Delhi’s smog season is not just a “bad-air week.” It’s a predictable early-winter pattern driven by a mix of emissions (traffic, industry, household sources), seasonal smoke events, and weather conditions that trap pollutants close to the ground. Between October and February, Delhi frequently sees “poor” to “severe” air quality on the AQI scale, with winter meteorology (low winds and temperature inversions) making dispersion difficult.
Within this broader window, stubble burning (crop-residue fires) can add short, intense spikes—often for ~2–3 weeks from the last week of October into mid-November—sometimes compounded by festival-related smoke. But it’s important to be accurate: stubble burning is not the only driver of Delhi’s air crisis. Recent analyses show that even when fire counts drop, average pollution can remain “very poor” because local and regional year-round sources continue to dominate.
This guide explains what’s happening, how to recognize typical pollution allergy symptoms, what to do on high-risk days, when to seek medical advice, and how AllerAid can help you track patterns so you stop guessing.
Why Delhi smog feels worse in Oct–Feb (and why it lingers)
Two things combine:
- High particulate pollution (PM2.5) becomes the main driver of AQI during early winter in Delhi-NCR.
- Winter meteorology traps pollution (low winds + inversions), so the same emissions lead to higher concentrations and longer “hang time.”
What this means for you: even “normal” daily exposures (commute, outdoor time, cooking smoke, construction dust) can trigger symptoms more easily during these months.
Where stubble burning fits in (without oversimplifying)
During late October to mid-November, smoke from agricultural fires upwind can contribute meaningfully to Delhi’s pollution, especially on peak burning days. One modelling study estimated a maximum daily mean contribution of ~30–35% from stubble-burning fires to Delhi air pollution in Oct–Nov 2021.
But the contribution varies year to year and day to day, and it does not explain the full season.
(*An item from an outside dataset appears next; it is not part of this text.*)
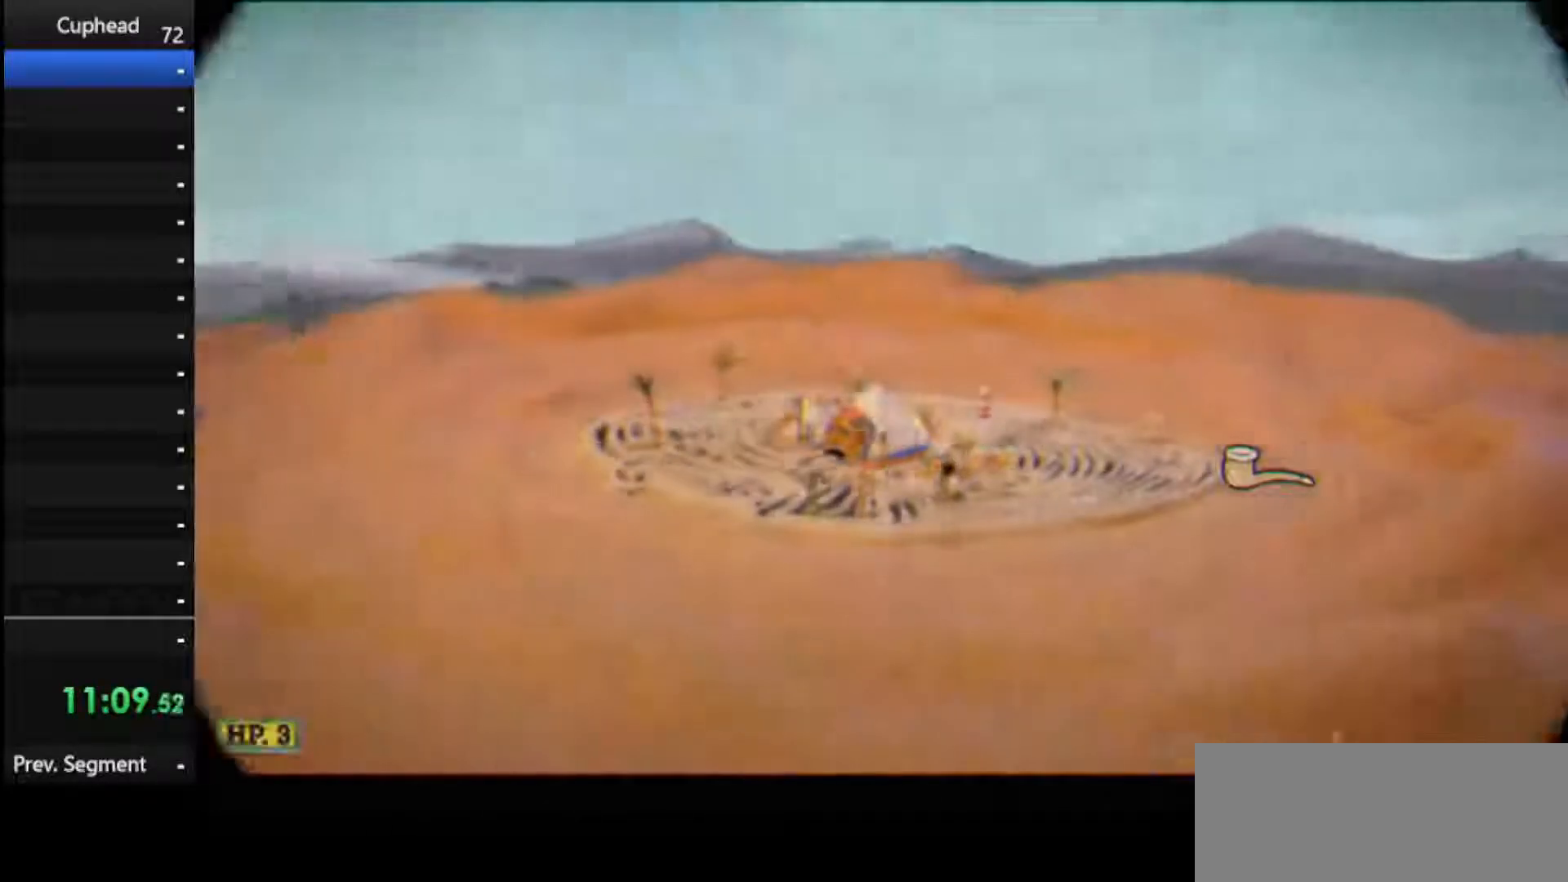
{"keys": [], "events": [[167, "down", "up"], [167, "shoot", "up"], [208, "left", "up"]]}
Even when fire activity reduces, Delhi can remain in “very poor” to “severe” ranges because local and regional sources continue.
Practical takeaway: treat Oct–Feb as the full risk window, and late Oct–mid Nov as a potential “spike period.”
Common pollution allergy symptoms during smog season
Short-term exposure to particulate pollution can increase respiratory symptoms such as airway irritation, coughing, and difficulty breathing, and it can aggravate asthma and reduce lung function.
Many people describe smog-season symptoms as:
- Burning or watering eyes
- Scratchy throat, hoarseness, dry cough
- Nasal congestion, post-nasal drip
- Headache, fatigue, “heavy chest” (especially in sensitive individuals)
Important nuance: Pollution irritation can mimic allergies—and it can also worsen allergies by inflaming airways. The goal is to reduce exposure and track what specifically triggers your flare-ups.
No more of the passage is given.